#### [Required work]
Every line in the data below from the one containing "teapot: present [586,1224,660,1300]" down to the one containing "wastebasket: present [614,276,650,325]", both included, must be retyped exactly; no other line is to appear.

[Indoor scene change data]
☆ ☆ ☆ ☆
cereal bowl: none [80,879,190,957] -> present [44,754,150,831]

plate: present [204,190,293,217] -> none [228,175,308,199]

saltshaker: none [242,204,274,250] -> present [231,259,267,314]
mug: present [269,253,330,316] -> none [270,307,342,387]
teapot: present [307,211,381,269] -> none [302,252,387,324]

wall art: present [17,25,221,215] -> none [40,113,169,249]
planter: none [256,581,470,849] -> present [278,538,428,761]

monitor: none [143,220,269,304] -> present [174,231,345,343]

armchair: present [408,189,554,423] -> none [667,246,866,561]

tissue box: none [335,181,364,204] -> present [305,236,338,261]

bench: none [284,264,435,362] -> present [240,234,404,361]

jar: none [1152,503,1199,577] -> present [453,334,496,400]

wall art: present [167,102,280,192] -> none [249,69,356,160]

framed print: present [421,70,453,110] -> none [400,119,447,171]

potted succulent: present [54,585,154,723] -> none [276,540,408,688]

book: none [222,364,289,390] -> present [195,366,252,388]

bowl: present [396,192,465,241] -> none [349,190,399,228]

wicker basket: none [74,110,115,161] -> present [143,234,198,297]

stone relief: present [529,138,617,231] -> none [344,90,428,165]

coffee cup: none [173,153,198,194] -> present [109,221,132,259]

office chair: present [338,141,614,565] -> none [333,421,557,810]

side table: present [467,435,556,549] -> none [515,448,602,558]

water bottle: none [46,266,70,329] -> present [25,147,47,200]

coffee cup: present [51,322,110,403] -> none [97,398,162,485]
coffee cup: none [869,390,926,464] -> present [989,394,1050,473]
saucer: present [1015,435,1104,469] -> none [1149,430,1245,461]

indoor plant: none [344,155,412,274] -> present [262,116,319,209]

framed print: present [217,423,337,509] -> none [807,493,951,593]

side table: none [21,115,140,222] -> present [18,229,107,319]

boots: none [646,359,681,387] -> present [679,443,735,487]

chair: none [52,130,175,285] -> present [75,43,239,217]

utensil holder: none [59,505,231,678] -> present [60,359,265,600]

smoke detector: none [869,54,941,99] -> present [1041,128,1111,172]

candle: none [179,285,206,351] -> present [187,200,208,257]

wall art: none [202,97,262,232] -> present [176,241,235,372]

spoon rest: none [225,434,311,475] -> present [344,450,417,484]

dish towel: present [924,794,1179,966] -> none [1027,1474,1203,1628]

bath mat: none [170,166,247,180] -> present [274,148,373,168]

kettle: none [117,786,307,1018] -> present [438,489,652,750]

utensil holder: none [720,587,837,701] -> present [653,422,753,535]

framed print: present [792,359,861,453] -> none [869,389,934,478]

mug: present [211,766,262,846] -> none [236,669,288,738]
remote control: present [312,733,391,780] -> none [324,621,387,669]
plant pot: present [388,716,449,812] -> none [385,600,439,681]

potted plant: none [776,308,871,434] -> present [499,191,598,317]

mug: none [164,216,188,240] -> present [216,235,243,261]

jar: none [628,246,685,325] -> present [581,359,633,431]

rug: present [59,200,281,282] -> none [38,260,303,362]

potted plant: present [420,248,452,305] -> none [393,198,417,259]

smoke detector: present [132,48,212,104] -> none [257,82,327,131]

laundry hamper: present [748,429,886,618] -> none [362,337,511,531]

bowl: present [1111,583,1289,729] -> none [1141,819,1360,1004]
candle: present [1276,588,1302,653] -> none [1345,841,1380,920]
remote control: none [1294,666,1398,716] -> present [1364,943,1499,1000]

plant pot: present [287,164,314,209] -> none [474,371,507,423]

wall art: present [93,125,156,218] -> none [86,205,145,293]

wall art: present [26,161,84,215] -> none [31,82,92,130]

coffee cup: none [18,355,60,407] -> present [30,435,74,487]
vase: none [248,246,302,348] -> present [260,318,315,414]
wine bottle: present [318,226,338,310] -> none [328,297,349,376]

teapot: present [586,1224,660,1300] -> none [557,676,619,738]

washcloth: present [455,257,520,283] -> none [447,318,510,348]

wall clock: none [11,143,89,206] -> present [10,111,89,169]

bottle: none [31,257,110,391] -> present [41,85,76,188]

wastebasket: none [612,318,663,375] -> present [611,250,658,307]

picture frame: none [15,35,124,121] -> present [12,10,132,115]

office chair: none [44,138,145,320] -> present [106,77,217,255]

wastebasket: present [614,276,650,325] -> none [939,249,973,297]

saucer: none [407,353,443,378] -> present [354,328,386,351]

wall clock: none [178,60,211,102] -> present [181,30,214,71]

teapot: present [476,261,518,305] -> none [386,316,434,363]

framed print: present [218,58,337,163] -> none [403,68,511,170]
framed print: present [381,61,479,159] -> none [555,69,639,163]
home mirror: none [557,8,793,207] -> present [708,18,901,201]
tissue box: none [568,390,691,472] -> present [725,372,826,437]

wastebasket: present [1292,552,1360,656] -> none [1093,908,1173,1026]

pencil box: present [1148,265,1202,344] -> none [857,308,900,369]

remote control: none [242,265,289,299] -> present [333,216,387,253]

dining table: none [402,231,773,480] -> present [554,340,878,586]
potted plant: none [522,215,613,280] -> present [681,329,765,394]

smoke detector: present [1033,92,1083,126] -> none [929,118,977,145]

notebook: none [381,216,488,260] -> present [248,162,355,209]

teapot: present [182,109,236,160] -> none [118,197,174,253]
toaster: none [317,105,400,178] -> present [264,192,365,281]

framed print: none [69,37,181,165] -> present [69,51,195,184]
☆ ☆ ☆ ☆
#### [Task result]
teapot: present [586,1224,660,1300] -> none [557,676,619,738]

washcloth: present [455,257,520,283] -> none [447,318,510,348]

wall clock: none [11,143,89,206] -> present [10,111,89,169]

bottle: none [31,257,110,391] -> present [41,85,76,188]

wastebasket: none [612,318,663,375] -> present [611,250,658,307]

picture frame: none [15,35,124,121] -> present [12,10,132,115]

office chair: none [44,138,145,320] -> present [106,77,217,255]

wastebasket: present [614,276,650,325] -> none [939,249,973,297]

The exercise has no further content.